INSTRUCTIONS FOR THE TASK>
Below are some records; copy each line in them that contains "General".

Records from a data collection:

--- START ---

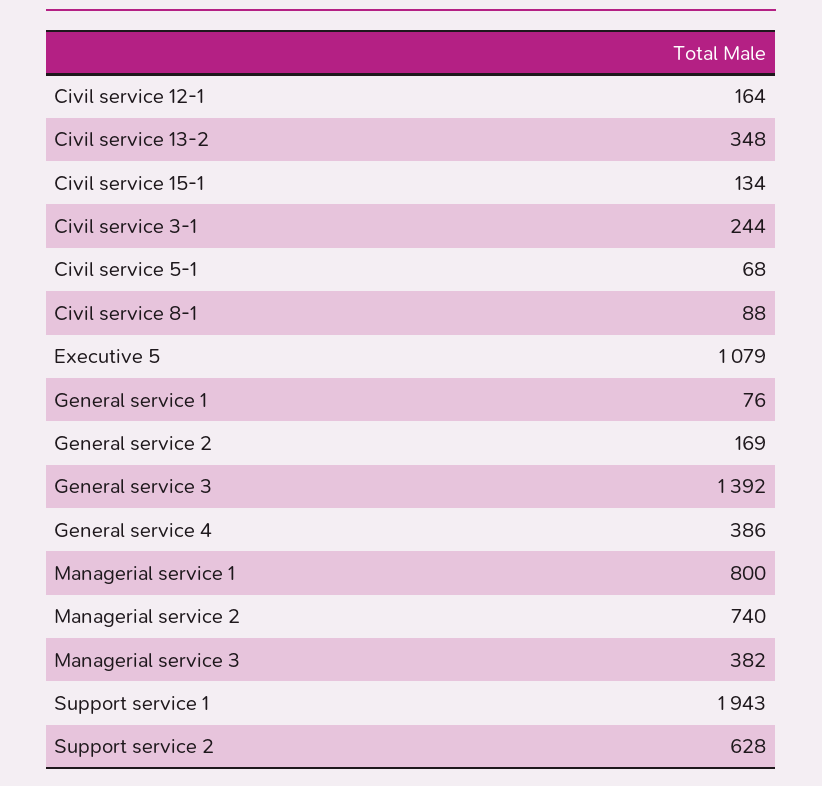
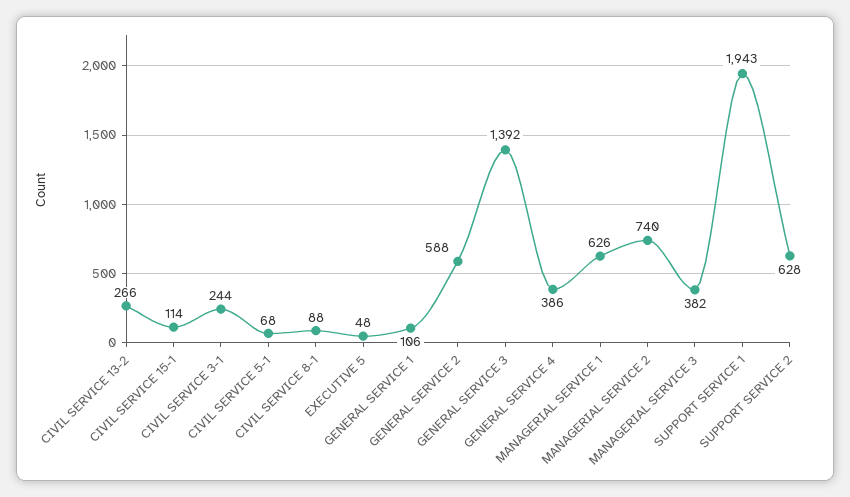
Civil service 12-1: 164 -> none
Civil service 13-2: 348 -> 266
Civil service 15-1: 134 -> 114
Executive 5: 1079 -> 48
General service 1: 76 -> 106
General service 2: 169 -> 588
Managerial service 1: 800 -> 626

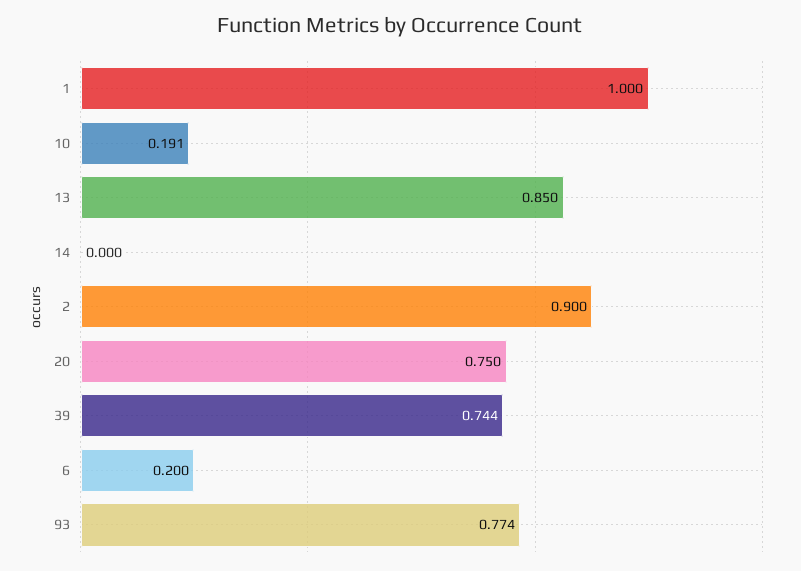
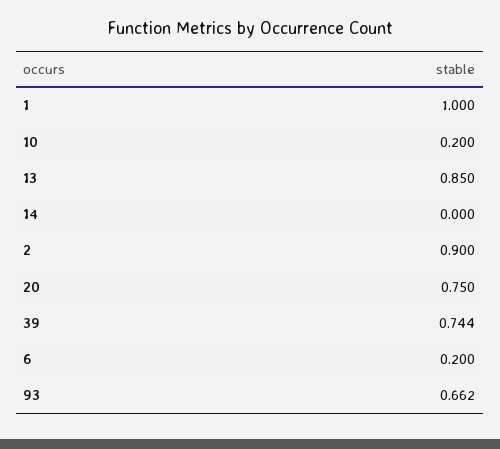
10: 0.191 -> 0.2
93: 0.774 -> 0.662

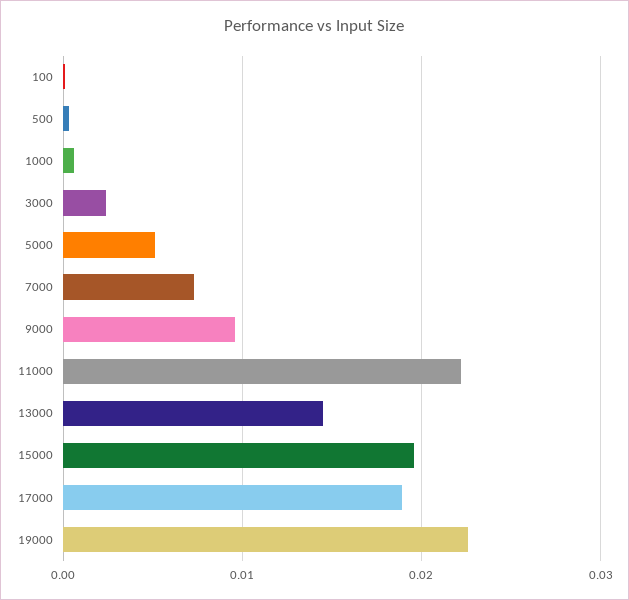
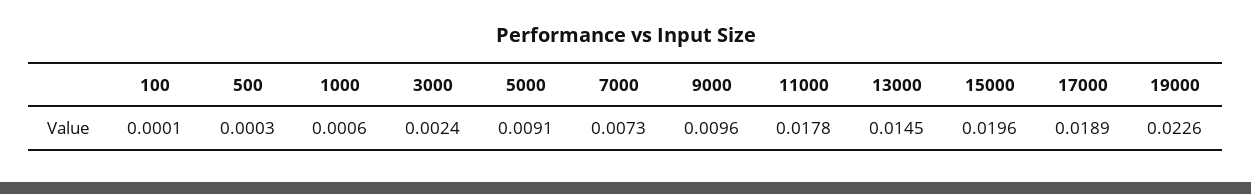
5000: 0.005 -> 0.0091
11000: 0.022 -> 0.0178

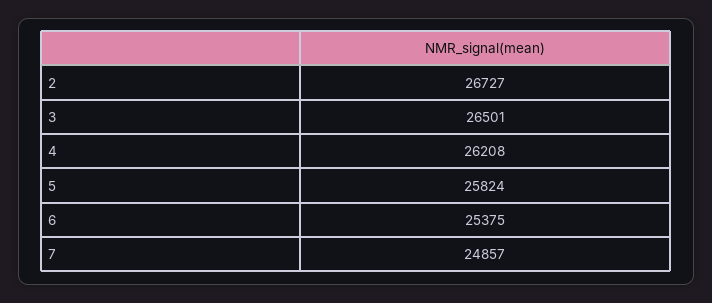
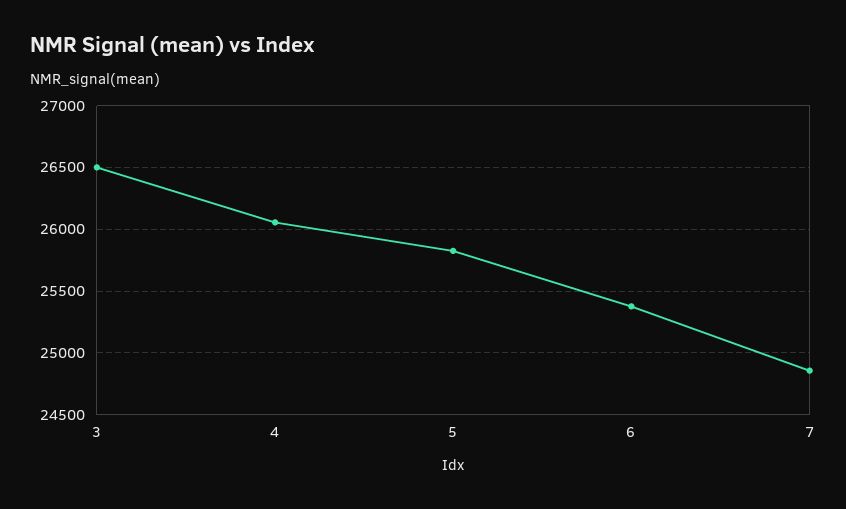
2: 26727 -> none
4: 26208 -> 26050

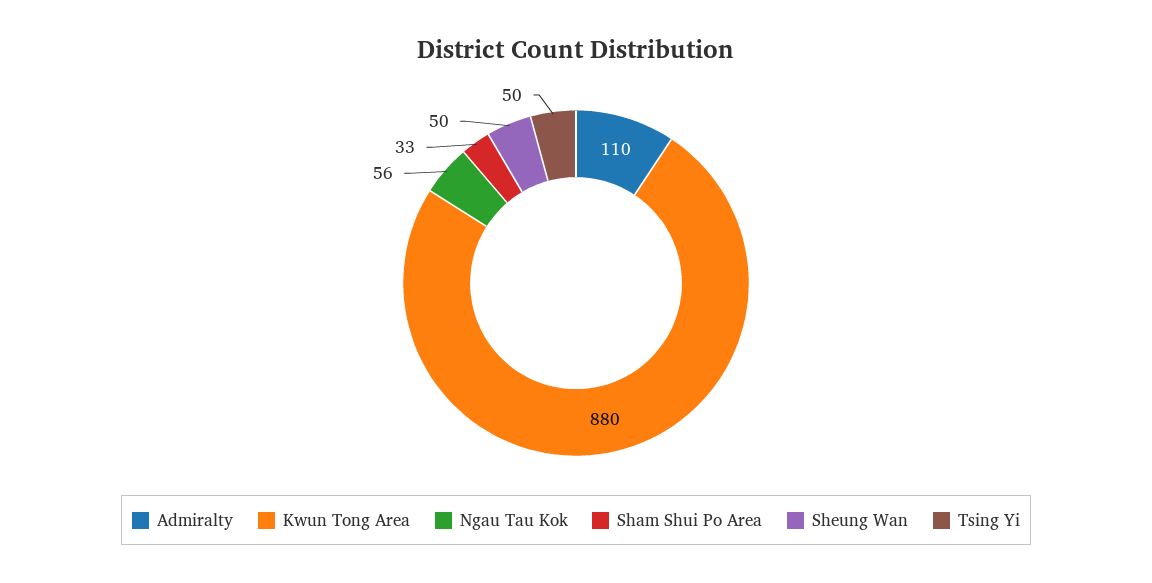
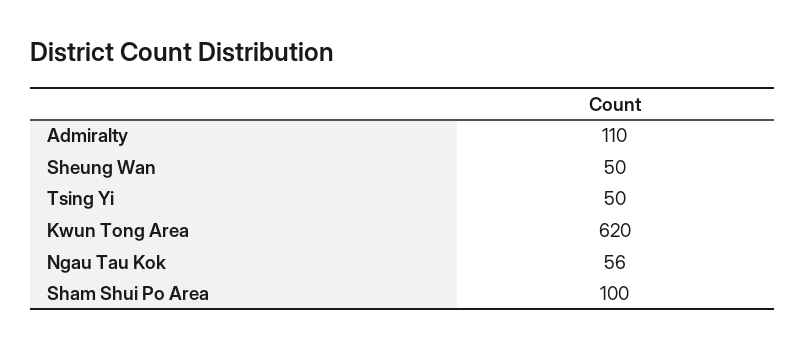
Kwun Tong Area: 880 -> 620
Sham Shui Po Area: 33 -> 100

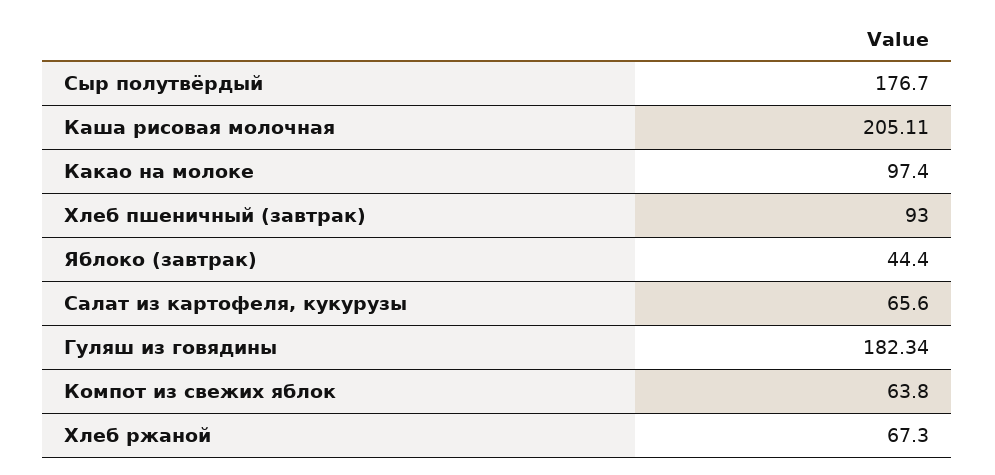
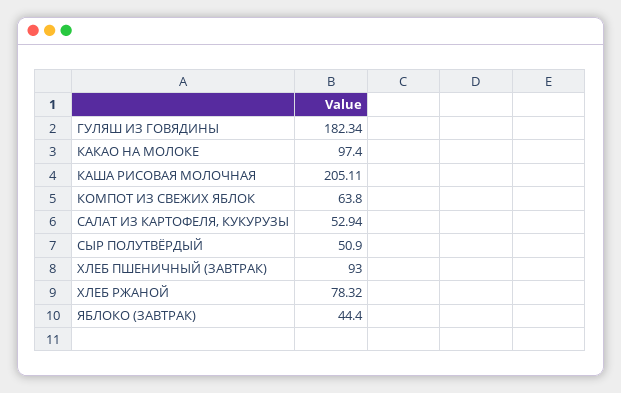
Сыр полутвёрдый: 176.7 -> 50.9
Салат из картофеля, кукурузы: 65.6 -> 52.94
Хлеб ржаной: 67.3 -> 78.32

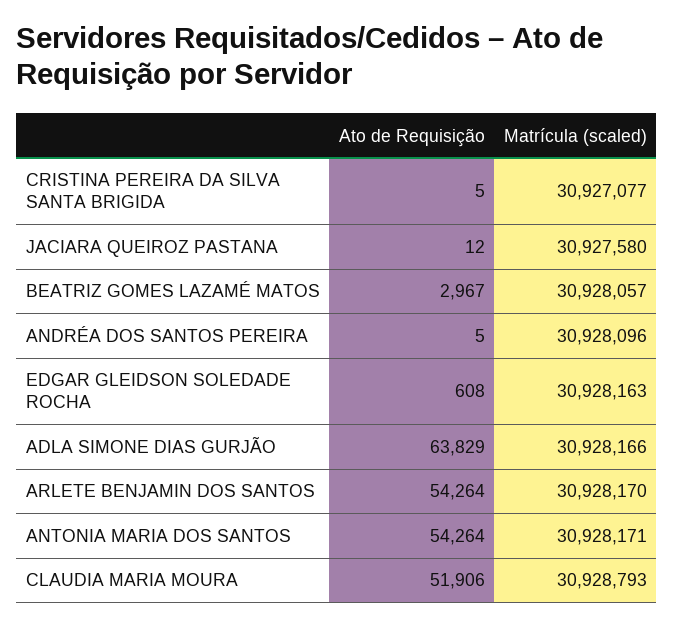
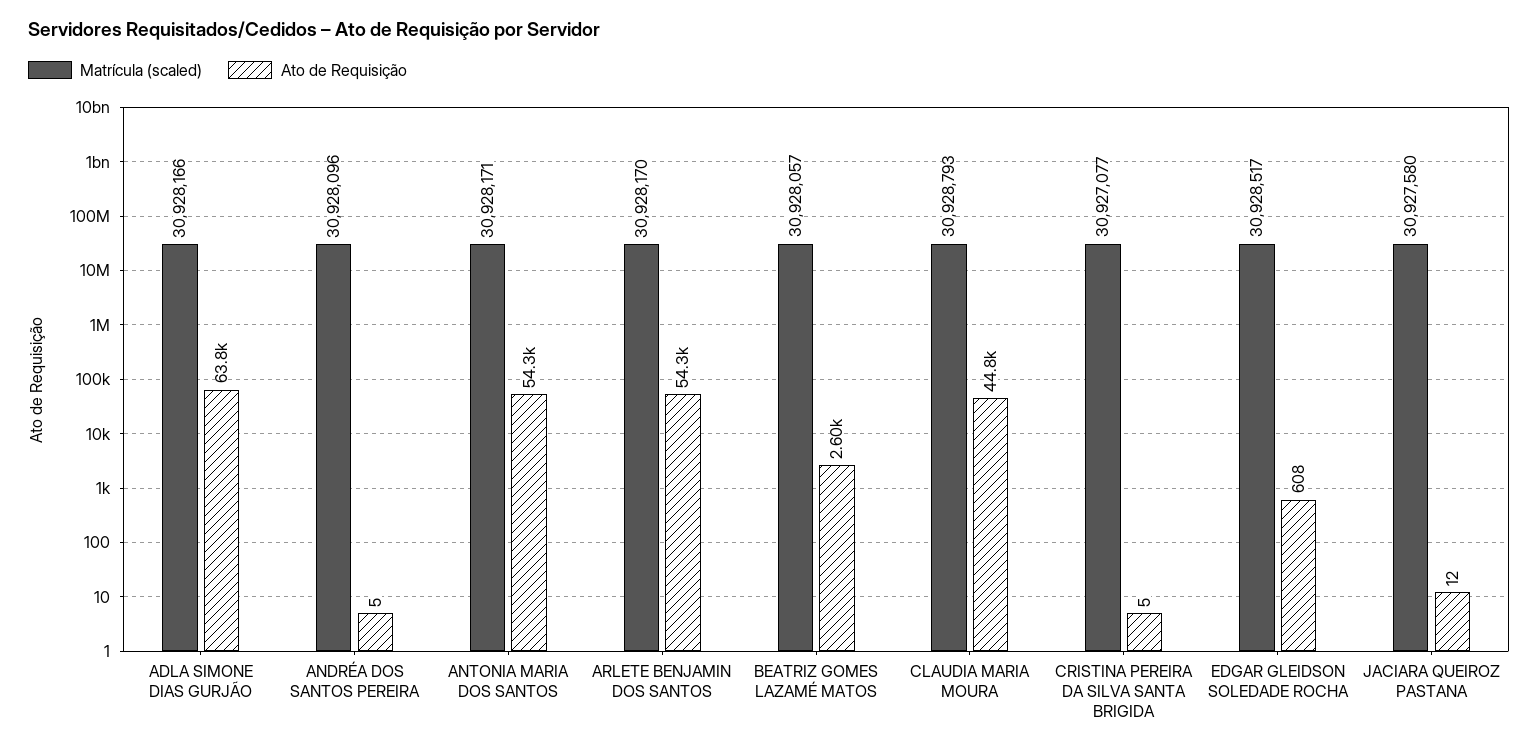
Ato de Requisição, BEATRIZ GOMES LAZAMÉ MATOS: 2967 -> 2600
Matrícula (scaled), EDGAR GLEIDSON SOLEDADE ROCHA: 30928163 -> 30928517
Ato de Requisição, CLAUDIA MARIA MOURA: 51906 -> 44800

--- END ---

TASK OUTPUT>
General service 1: 76 -> 106
General service 2: 169 -> 588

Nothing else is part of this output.